I’ve seen this question posed on social media so many times recently and each time I see it I get strongly stirred up.

The short answer is there isn’t one. What I mean by that is, whatever the extent of your introvert traits, embrace them and follow your dreams.

Look, being an introvert isn’t life defining. It isn’t something that should limit your life experiences or your ambitions. It’s not a handicap or an illness, and it definitely shouldn’t be a label we hide behind.

Labels are unhelpful and restrictive. 

Let’s flip the situation. Does being an extrovert mean those personality types shouldn’t or can’t spend time alone? Does it mean we should accept their extroverted emotional outbursts? Does it mean that it’s healthy for them to only seek validation from other people?
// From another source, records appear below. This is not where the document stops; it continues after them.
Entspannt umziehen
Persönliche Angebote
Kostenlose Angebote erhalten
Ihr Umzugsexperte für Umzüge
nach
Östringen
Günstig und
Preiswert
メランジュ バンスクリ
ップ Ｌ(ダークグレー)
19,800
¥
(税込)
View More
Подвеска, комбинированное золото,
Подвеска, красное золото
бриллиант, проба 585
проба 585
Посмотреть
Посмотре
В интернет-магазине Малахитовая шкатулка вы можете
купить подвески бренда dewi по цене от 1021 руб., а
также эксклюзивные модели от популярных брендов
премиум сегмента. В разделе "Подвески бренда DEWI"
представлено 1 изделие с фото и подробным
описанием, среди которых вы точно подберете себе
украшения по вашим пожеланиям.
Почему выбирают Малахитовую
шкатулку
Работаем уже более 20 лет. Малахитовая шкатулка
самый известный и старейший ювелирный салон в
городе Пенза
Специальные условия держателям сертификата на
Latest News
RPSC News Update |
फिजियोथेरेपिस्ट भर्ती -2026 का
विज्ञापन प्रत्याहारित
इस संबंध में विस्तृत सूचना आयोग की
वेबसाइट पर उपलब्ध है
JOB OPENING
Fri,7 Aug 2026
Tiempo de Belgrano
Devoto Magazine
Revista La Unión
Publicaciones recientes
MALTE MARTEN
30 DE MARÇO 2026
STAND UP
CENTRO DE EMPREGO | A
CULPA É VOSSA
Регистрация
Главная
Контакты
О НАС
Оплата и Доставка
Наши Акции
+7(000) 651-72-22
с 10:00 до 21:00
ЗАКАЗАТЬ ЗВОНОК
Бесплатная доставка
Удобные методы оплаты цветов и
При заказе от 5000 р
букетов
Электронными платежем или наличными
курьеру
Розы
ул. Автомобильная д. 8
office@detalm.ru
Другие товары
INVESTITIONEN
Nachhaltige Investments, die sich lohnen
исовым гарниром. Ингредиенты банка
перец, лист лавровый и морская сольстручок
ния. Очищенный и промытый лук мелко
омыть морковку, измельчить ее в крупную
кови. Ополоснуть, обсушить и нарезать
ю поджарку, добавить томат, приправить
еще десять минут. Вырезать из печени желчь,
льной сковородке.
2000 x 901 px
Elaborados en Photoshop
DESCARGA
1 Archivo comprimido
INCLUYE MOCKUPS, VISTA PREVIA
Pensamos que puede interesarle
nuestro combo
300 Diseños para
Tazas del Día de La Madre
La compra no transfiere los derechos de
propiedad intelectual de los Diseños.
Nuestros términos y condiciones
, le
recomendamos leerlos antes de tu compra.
Does it mean they can’t have careers in sensitive surroundings because they come across as aggressive and controlling?

No, of course not. So why should an introvert have their wings clipped when they have a desire to fly?

The truth is an introvert can have any career they want. 

Sure, a job in a call centre might not be the ideal match but that doesn’t mean you should have a solitary career without connection to other humans, or that your options are limited.

Many introverts see their personality traits as negatives, but what if we were to flip that and take a new perspective? 


You speak less and listen intently. Wow! Who doesn’t want to be really listened to? A coaching client? A customer negotiating a large corporate deal? A student? A team member? Listening and observational skills are hugely underestimated and I can’t think of any job where to excel at this wouldn’t be an advantage. 

Self sufficiency

You can be trusted to get on with it without excessive supervision and will work hard to figure out a solution for yourself. Self-reliance is a virtuous trait in an employee. Understanding how to help yourself and taking action is both empowering and beneficial in getting you to where you need to go. 


Because you prefer deep meaningful conversations you’re less likely to waste time with idle chit-chat. That makes you a much valued colleague because you have a way of making people feel heard and understood. You’re also more likely to be productive performer. 


You’re likely to be more resilient than your extrovert counterparts. You’ve no doubt grown up in a world that celebrates extroverts so you’ve had to develop coping mechanisms and grow an impenetrable armour. This makes you self motivated and less likely to need constant reassurance.

I could go on but I don’t need to. Because as an introvert you’re quick to catch on and are generally more intelligent (studies show that introverts tend to have higher IQs ), so I’m sure you get the message.

Let’s bring this theory to life. As an INFJ I had a very successful 20 year career in sales. My ability to listen to my clients and form deep connections with them meant I could quickly build trust, and great relationships. A skill that’s critical to master in the sales process.

My meticulous approach to my work meant that I always did what I said I was going to do and on time. My no-nonsense proposals matched the customers’ requirements every time.

I didn’t need hand holding by managers. I just got on with the job and if I needed help, I would always try to solve the problem before asking for my managers support. They knew that anytime I asked for help it was because I really needed it. I was seen as low maintenance and very successful. A winning combination for any business.

And while I was playing to my strengths and I worked on my development areas. One by one I focused on what skills I needed to hone and what I felt would elevate me further.

So rather than think ‘what job can an introvert do?’ Think about ‘what job would I love to do?’ And then think how your introvert superpowers play to the needs of that career.